Member of the Virginia House of Burgesses representing Jamestown
- In office 1766-1768
- Preceded by: John Ambler
- Succeeded by: Champion Travis Jr.

Personal details
- Born: December 31, 1733 Jamestown, Colony of Virginia
- Died: May 27, 1766 (aged 32) Williamsburg, Virginia
- Resting place: Jamestown Churchyard
- Spouse: Mary Cary Ambler
- Relations: John Ambler (burgess), Jaquelin Ambler (brothers)
- Parent(s): Richard Ambler, Elizabeth Jaquelin,
- Education: Trinity College
- Occupation: Planter, politician

= Edward Ambler =

Virginia planter and politician (1733–1766)

Edward Ambler (December 31, 1733 – October 29, 1768) was a Virginia planter and politician who represented Jamestown in the House of Burgesses before his relatively early death.

==Early life==

The eldest son born to the former Elizabeth Jaquelin and her merchant husband Richard Ambler was born circa 1733, years after his merchant father married his heiress mother. Although his mother gave birth to six sons and three daughters, only three boys reached adulthood: this man, and his younger brothers John(1735-1766) and Jaquelin Ambler (1742-1798). His maternal grandfather, Edward Jaquelin had acquired much land on the western end of Jamestown Island (in part by marrying that heiress), and represented it in the House of Burgesses in the 1712-1714 session. Richard Ambler was a British merchant who traded primarily from his house in the port of Yorktown (where the York River enters the Hampton Roads area of Chesapeake Bay). He was also the tax collector for the York River area, as successively would be his sons. Like his younger brother John, Edward Ambler received an education appropriate to his class, primarily in England, possibly at Leeds Academy and Cambridge University. The youngest brother, who ultimately succeeded to the family business, Jaquelin Ambler, was educated at the College of William & Mary and later in Philadelphia.

==Career==
Edward assisted his father in operating their mercantile business in Yorktown, as well as expanded his family's landholdings. Later he took up residence in a brick mansion his father had erected in Jamestown, after it caught fire and half was destroyed at the end of his brother's life. Two outbuildings burned to the ground two months after this man's death, and a valuable male slave died while attempting to save some of his belongings. As had his grandfather Edward Jaquelin, father Richard Ambler and brother John, Edward Ambler farmed using enslaved labor, and in 1768 and 1769 his estate owned 1,050 acres of land and a large number of slaves.

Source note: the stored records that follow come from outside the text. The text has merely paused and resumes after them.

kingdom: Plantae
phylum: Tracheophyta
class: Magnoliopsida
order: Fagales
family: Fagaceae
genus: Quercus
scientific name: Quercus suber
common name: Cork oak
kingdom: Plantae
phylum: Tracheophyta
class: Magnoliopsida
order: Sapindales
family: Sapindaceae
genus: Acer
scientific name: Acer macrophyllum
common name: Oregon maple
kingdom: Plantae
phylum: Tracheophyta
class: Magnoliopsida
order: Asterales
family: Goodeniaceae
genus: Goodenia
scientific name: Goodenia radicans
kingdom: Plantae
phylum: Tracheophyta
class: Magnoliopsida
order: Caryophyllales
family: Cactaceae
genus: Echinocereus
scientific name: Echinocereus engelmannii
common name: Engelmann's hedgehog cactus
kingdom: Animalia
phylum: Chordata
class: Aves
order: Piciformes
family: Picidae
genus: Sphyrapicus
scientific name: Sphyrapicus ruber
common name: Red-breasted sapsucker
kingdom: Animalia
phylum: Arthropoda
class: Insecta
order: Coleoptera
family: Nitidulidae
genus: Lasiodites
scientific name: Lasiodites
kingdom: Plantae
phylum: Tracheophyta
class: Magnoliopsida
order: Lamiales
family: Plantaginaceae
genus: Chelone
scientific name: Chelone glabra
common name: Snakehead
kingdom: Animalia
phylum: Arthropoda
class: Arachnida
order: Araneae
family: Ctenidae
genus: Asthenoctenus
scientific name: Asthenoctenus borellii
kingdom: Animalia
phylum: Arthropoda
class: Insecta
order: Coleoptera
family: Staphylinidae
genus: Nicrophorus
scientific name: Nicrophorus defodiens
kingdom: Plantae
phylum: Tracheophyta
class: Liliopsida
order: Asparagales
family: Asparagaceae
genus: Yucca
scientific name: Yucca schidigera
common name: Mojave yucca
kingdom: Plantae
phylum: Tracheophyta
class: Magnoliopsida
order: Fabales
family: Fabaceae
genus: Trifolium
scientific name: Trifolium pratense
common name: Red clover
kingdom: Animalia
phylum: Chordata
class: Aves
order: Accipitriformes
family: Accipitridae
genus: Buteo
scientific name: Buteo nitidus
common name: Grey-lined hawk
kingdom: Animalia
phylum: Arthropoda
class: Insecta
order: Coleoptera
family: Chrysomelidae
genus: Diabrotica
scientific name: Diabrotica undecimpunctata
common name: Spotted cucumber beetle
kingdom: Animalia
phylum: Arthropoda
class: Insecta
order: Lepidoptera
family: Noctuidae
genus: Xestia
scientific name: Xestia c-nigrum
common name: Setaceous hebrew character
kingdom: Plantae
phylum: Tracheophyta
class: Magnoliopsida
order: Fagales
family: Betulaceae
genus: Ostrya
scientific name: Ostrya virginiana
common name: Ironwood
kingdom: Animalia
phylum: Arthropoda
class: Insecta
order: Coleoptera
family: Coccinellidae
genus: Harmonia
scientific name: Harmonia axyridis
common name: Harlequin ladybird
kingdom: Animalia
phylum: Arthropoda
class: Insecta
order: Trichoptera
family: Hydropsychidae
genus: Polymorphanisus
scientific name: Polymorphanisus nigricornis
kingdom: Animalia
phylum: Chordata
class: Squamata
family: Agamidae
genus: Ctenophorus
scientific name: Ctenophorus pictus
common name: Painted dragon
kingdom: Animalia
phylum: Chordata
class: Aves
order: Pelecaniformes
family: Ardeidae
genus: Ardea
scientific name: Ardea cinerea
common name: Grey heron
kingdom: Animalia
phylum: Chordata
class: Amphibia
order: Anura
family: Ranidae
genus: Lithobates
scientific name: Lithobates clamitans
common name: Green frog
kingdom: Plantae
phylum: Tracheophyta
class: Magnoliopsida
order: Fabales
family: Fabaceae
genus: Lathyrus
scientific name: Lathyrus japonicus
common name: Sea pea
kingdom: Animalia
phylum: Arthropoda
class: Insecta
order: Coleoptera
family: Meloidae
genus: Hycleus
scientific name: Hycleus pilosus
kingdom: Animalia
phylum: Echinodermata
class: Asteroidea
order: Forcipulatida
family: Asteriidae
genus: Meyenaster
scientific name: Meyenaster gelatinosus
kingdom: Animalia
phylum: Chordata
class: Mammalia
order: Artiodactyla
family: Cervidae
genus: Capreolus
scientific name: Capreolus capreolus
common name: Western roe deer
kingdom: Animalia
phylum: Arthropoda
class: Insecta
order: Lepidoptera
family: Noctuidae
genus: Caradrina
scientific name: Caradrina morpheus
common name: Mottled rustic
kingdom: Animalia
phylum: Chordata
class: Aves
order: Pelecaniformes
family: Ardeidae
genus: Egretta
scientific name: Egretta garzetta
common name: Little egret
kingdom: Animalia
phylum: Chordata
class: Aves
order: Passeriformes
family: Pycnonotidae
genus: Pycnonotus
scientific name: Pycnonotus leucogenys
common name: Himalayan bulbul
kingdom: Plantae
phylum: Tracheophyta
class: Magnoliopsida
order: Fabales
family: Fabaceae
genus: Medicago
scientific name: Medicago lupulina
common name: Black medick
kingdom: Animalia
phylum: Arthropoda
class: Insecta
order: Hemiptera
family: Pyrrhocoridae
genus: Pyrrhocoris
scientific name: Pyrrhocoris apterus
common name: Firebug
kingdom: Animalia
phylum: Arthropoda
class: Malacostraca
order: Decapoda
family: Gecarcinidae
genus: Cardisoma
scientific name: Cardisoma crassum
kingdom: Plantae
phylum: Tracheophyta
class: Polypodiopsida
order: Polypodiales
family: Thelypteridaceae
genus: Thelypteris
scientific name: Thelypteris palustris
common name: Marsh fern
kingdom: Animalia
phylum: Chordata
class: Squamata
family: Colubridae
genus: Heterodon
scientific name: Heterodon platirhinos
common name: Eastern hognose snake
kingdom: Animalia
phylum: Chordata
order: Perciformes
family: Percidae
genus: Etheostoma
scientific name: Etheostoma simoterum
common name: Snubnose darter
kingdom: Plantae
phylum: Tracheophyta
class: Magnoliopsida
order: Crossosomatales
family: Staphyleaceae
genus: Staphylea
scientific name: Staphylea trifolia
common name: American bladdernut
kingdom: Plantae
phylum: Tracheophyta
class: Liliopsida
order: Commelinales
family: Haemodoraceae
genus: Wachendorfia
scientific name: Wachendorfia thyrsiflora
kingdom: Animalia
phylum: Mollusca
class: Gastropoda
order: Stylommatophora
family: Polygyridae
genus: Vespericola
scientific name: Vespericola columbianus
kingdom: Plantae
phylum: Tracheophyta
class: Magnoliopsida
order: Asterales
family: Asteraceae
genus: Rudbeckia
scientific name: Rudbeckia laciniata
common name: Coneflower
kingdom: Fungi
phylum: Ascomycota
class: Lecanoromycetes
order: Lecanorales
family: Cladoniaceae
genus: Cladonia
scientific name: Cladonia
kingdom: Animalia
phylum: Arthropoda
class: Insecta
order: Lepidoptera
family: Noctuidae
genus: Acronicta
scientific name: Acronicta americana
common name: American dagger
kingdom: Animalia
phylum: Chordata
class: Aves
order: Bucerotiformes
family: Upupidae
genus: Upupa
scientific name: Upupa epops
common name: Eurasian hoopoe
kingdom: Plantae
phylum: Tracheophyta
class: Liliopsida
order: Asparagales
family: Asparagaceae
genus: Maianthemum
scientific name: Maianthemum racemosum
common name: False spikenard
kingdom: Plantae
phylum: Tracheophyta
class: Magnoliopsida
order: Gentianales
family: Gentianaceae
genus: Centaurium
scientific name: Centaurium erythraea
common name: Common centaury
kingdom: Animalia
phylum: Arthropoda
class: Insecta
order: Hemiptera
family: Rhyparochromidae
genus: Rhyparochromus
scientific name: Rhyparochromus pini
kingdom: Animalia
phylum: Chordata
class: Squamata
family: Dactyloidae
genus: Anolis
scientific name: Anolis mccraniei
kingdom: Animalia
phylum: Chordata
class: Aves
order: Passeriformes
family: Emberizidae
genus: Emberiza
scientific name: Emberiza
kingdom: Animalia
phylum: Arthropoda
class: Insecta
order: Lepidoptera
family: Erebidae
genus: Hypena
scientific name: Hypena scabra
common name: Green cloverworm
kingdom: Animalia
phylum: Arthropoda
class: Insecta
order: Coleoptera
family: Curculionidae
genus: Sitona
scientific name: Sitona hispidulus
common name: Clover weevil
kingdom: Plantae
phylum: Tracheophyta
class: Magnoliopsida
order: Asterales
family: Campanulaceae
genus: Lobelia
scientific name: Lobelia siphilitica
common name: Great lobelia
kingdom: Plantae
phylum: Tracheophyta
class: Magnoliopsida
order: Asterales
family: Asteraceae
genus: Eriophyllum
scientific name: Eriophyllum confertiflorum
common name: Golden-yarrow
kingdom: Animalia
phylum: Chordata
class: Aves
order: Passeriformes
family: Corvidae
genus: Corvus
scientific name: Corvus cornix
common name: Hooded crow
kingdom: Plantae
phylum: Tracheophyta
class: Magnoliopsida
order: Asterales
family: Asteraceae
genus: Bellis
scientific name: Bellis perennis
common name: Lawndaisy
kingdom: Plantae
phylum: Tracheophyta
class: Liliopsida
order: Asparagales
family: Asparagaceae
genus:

Jamestown voters elected Ambler as their (part-time) representative in the House of Burgesses, to replace his late brother John, but he did not choose to continue that legislative career.

==Personal life==

In 1754, Ambler married Mary Cary, the daughter of Colonel Wilson Cary (1702-1772) of Elizabeth City County, who is now known as a diarist. Edward Ambler was known for preferring red velvet suits trimmed with gold lace. Her brother Col. Wilson Miles Cary, the tax collector of the port of Hamp would become a noted patriot in the Revolutionary War before moving westward to Fluvanna County. She bore seven children, but only John and Sarah (1760-1782, who married William Hartwell Macon of New Kent County), survived to marry and have children, his elder brother Edward Cary Ambler drowning in 1775:

==Death and legacy==

Edward Ambler suffered from a "tedious" undiagnosed illness in his final years, possibly tuberculosis like his brother, although Jamestown was also notoriously unhealthy in summers. He died in Williamsburg on October 29, 1768 and was buried at Jamestown, as ultimately would be his widow. Mary Cary Ambler lived until 1781. The American Revolutionary War devastated this family's Tidewater holdings during the final campaign and Siege of Yorktown. Mary Ambler took her children from Jamestown and rented their strategically important Jamestown home to Captain Edward Travis IV. She died at their Hanover County plantation known as "The Cottage" in May 1781, but specified that her remains be returned to Jamestown. She saved considerable family papers, now housed at the Library of Congress and at the Virginia Historical Society. Their son John inherited extensive holdings from his father, and married in 1782 after he reached legal age, but left the Jamestown mansion and plantation in favor of a home in Richmond's Shockoe district and an upriver plantation. One of his grandsons was also named Edward Ambler and became a James City County justice of the peace as well as participated in the War of 1812 before representing Henrico County in the Virginia House of Delegate 1824-1826 and continued westward to Lynchburg, but his step brother John Jaquelin Ambler would become the family's historian and relate the story of their departure from Jamestown.